Zhu Youxiang, Tran Bang, Liang Xiaohui, Batsis John A, Roth Robert M
Department of Computer Science, University of Massachusetts Boston, MA, USA.
School of Medicine, University of North Carolina, Chapel Hill, NC, USA.
Proc IEEE Int Conf Acoust Speech Signal Process. 2022 May;2022:6462-6466. doi: 10.1109/icassp43922.2022.9747006. Epub 2022 Apr 27.
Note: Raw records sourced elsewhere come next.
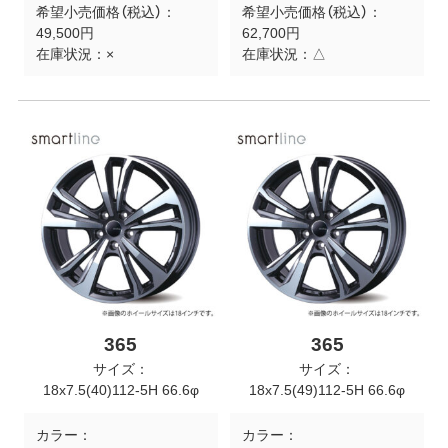
希望小売価格（税込）：
希望小売価格（税込）：
49,500円
62,700円
在庫状況：
×
在庫状況：
△
365
365
サイズ：
サイズ：
18x7.5(40)112-5H 66.6φ
18x7.5(49)112-5H 66.6φ
カラー：
カラー：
Speech pause is an effective biomarker in dementia detection. Recent deep learning models have exploited speech pauses to achieve highly accurate dementia detection, but have not exploited the interpretability of speech pauses, i.e., what and how positions and lengths of speech pauses affect the result of dementia detection. In this paper, we will study the positions and lengths of dementia-sensitive pauses using adversarial learning approaches. Specifically, we first utilize an adversarial attack approach by adding the perturbation to the speech pauses of the testing samples, aiming to reduce the confidence levels of the detection model. Then, we apply an adversarial training approach to evaluate the impact of the perturbation in training samples on the detection model. We examine the interpretability from the perspectives of model accuracy, pause context, and pause length. We found that some pauses are more sensitive to dementia than other pauses from the model's perspective, e.g., speech pauses near to the verb "is". Increasing lengths of sensitive pauses or adding sensitive pauses leads the model inference to Alzheimer's Disease (AD), while decreasing the lengths of sensitive pauses or deleting sensitive pauses leads to non-AD.
语音停顿是痴呆症检测中的一种有效生物标志物。最近的深度学习模型利用语音停顿实现了高精度的痴呆症检测,但尚未利用语音停顿的可解释性,即语音停顿的位置和时长如何以及对痴呆症检测结果有何影响。在本文中,我们将使用对抗学习方法研究对痴呆症敏感的停顿的位置和时长。具体来说,我们首先通过对测试样本的语音停顿添加扰动来利用对抗攻击方法,旨在降低检测模型的置信度。然后,我们应用对抗训练方法来评估训练样本中的扰动对检测模型的影响。我们从模型准确性、停顿上下文和停顿时长的角度研究可解释性。我们发现,从模型的角度来看,有些停顿比其他停顿对痴呆症更敏感,例如,靠近动词“is”的语音停顿。增加敏感停顿的时长或添加敏感停顿会使模型推断为阿尔茨海默病(AD),而减少敏感停顿时长或删除敏感停顿则会导致非AD。